With other tourists we have only one option: to ascend the gutted concrete structure. Inside elderly women hold out hands for alms. Uma Shankar warned against handing any money to anyone at the ghat. It’s hard to tell from appearances what to do. We climb the next flight to the roof and I see the Ganges for the first time from a vantage. It is enormously wide, a sea pretending to be a river. It is difficult to rest on this view though, because there are two touts vying for the attention of the tourists, eager to show us the view down to our left.
There below is the focal point of the site for those who have come to burn their dead. It is what the touts think we want to see. On a metal rooftop, pyres large enough to burn a single body are arranged in two rows. Upon them bodies wrapped tightly in white linen are burning at different stages of combustion. Groups are gathered around each fire, in mourning. Except for the burning there is little ritual to be observed. One of the touts perches on the ledge beside us.

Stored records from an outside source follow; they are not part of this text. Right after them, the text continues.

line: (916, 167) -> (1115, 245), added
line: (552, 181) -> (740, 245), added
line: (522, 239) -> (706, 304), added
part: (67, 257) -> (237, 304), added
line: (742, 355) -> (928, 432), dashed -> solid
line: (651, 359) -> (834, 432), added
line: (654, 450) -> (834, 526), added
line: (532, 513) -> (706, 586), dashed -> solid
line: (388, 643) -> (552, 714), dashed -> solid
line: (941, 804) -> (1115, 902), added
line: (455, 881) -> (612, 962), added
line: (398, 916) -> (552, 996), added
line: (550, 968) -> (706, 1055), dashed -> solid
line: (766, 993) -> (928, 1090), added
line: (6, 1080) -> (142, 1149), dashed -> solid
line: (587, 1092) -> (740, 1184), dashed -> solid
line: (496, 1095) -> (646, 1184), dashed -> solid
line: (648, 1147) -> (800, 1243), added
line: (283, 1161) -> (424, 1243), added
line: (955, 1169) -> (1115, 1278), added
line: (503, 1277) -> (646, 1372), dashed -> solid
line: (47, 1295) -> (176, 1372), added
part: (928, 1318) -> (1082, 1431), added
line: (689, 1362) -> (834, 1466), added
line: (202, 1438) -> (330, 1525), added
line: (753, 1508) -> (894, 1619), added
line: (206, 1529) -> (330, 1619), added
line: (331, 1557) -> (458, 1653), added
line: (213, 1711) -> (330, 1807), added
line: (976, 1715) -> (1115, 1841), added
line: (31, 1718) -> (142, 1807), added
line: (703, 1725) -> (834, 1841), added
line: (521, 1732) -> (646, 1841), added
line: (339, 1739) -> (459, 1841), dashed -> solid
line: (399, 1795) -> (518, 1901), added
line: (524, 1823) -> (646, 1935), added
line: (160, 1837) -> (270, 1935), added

Without encouragement he delivers his patter on the funeral process. I wish he would stop, until I’ve thought about the scene and gained my own impressions. ‘The procession to the ghat… the getting of wood… fire lit from Shiva’s eternal flame, burning constantly somewhere below… no women… traditionally women throw themselves on the pyre… family walk five times around the pyre, once for each element… Look, there, the man dressed in white is doing… Bodies burn for two hours… skull is cracked to release the spirit to Nirvana… if anybody cries at the funeral the spirit is trapped in the body… after three hours, water from the Ganges is used to put out the flame and what remains, the pelvic bone, is given to the river…’

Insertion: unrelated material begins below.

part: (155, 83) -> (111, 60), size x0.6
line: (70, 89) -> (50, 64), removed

The tout in his eagerness wants to entertain us by dramatizing the scene. But his words actually take my thoughts away from the burning. I think about how this open cremation is just a small part in a whole process of ritual and mourning that will last for days. As the tout speaks it is clear that this glimpse of cremation in isolation will never depict the whole process or tradition, nor begin to convey the feelings of its participants. The tout feels to me like one of the crows scavenging off the scene. Every detail he extracts does not add to my understanding. Rather he picks away from the ritual as a whole, until all that we are left with inevitably are its bones lying in front of us.

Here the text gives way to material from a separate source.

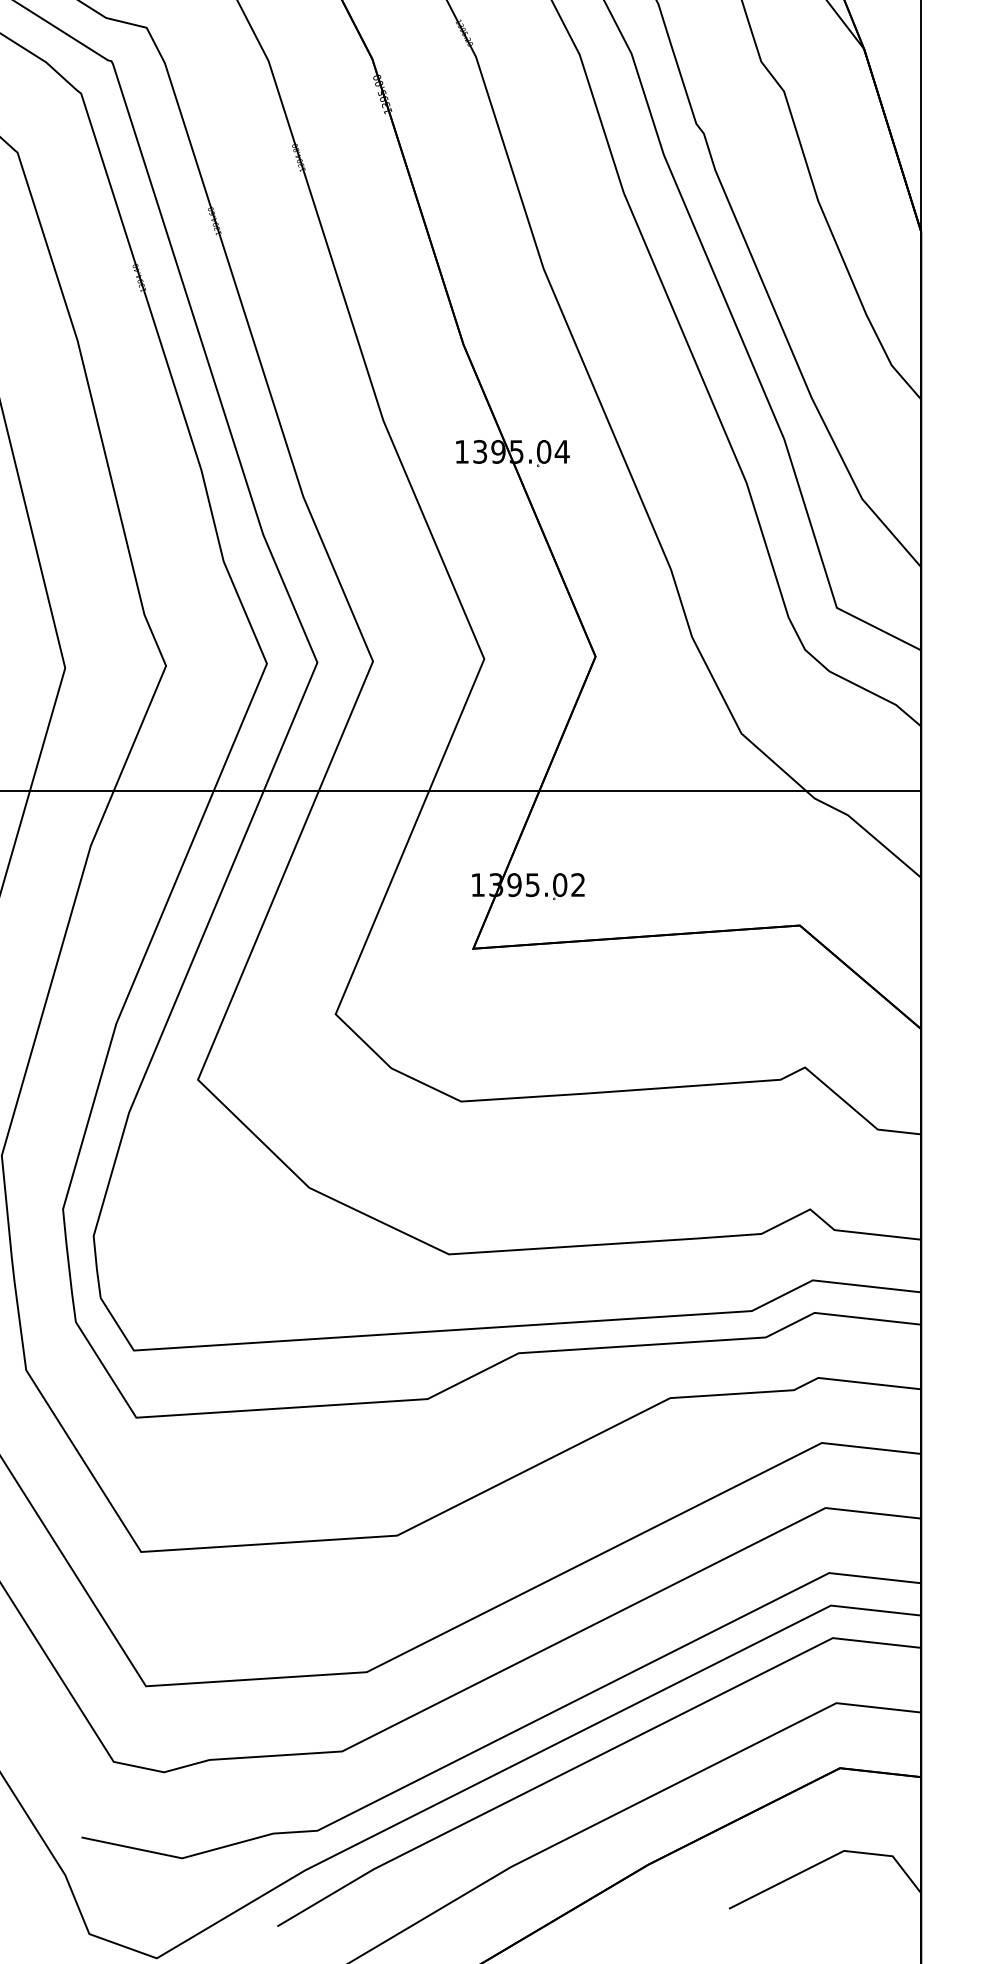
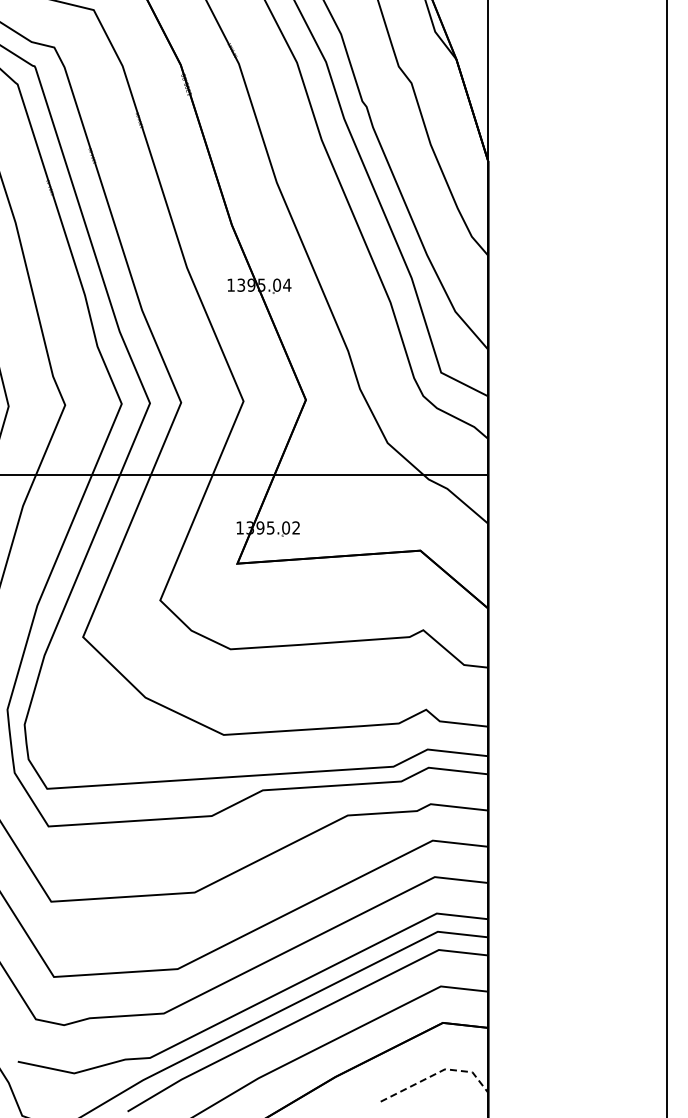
line: (832, 1856) -> (438, 1072), solid -> dashed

On the way back down the tout overtakes us near the way out, blocking the doorway. ‘Money,’ he says.
‘What for?’
‘I told you everything.’
We’re not sure what to answer.
‘This is our place. You come into our place.’ He gestures at one of the elderly women, leaning beside the doorway. I try to think, but the tout is impatient, jabbing his hand at me and trying to make himself larger in my space. So I put ten rupees in the woman’s hand.
‘For her,’ I say. The tout snatches the money and rears up, ‘More!’ He shouts.
This situation is exactly as it appears to me. I tell him we’re leaving and we leave through him.